-- Begin Text segment --

What do you do when nearly two decades of effort to push the fashion industry in a more sustainable and equitable direction hasn’t had the large-scale impact you’d hoped for? You try to change the rules of the system, says Dilys Williams, founder and director of London College of Fashion’s Centre for Sustainable Fashion (CSF).
That’s the modus operandi for Governance for Tomorrow (GfT), CSF’s latest industry collaboration with luxury conglomerate Kering, which tackles the complex but potentially catalytic topic of governance (the ‘G’ in ESG — environmental, social, governance) and boardroom decision-making.
Governance is the often-overlooked mechanism that dictates “who makes decisions over what and why”, explains Hannah Parris, research associate at the University of Cambridge’s Centre for Resilience and Sustainable Development, and member of the GfT stewardship board, assembled to lead the development of new governance models. It steers the day-to-day operations of an organisation, from strategic direction to decision-making processes, risk-management, power structures and financial decisions. The problem is that it’s baked into fashion’s business model, making it difficult to shift. But doing so could create a cascade of positive impact.
“Traditional governance structures prioritise short-term economic gains over long-term sustainability and earth system stability,” says Marie-Claire Daveu, chief sustainability and institutional affairs officer at Kering. “Embedding sustainability at the highest level of corporate governance is crucial to achieving meaningful and lasting sustainability objectives.”

-- End Text segment --

### Set task 1
In the fashion governance passage, which company is the Centre for Sustainable Fashion's partner on Governance for Tomorrow?
### Set task 2
List every area of an organization's operations that, according to the fashion governance passage, governance steers.
### Set task 3
Continue the fashion governance passage from its last sentence.
The lines after this passage come from a separate source.

-- Begin Supplied material --

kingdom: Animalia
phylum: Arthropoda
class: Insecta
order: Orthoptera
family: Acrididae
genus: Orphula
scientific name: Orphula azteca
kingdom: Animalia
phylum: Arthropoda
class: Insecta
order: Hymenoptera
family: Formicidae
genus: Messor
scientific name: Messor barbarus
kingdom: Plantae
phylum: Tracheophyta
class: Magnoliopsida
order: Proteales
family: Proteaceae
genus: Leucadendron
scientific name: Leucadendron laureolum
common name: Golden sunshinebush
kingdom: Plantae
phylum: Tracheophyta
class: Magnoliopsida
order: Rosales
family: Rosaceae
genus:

-- End Supplied material --

### Written answer 1
Kering, a luxury conglomerate.

### Written answer 2
Strategic direction, decision-making processes, risk-management, power structures, and financial decisions.

### Written answer 3
Over the last 40 years, board-level decisions have increasingly skewed in favour of shareholder returns and the bottom line, placing crucial social and environmental goals on the back-burner and exacerbating harm in those areas by prioritising growth and profit at the expense of fair wages, social safety nets and nature. The three-year GfT programme will seek to unpick and reroute these priorities, says Williams, encouraging brands and their boards to expand their scope of duty to a far wider range of stakeholders, including nature and future generations.
Payouts to shareholders have spiked over the years, and some say sustainability efforts have been hamstrung in the process. What can change?

“Board members have been open about their pushes and pulls [with us]. They’ll say, ‘I have to do the top and bottom line, that’s all that’s expected of me, and I’ve got shareholders breathing down my neck.’ How do we create the principles of a board that looks at more than human voice, but at interspecies voice; past, present and future cultures and belief systems; and [factors] across race, gender and geographic location?” she says.
To answer that question, GfT aims to “research, apply, test and realise” new and alternative governance models in the luxury fashion sector to shift its priorities and motivations at a fundamental level. But whether the industry is ready to embrace such change remains to be seen.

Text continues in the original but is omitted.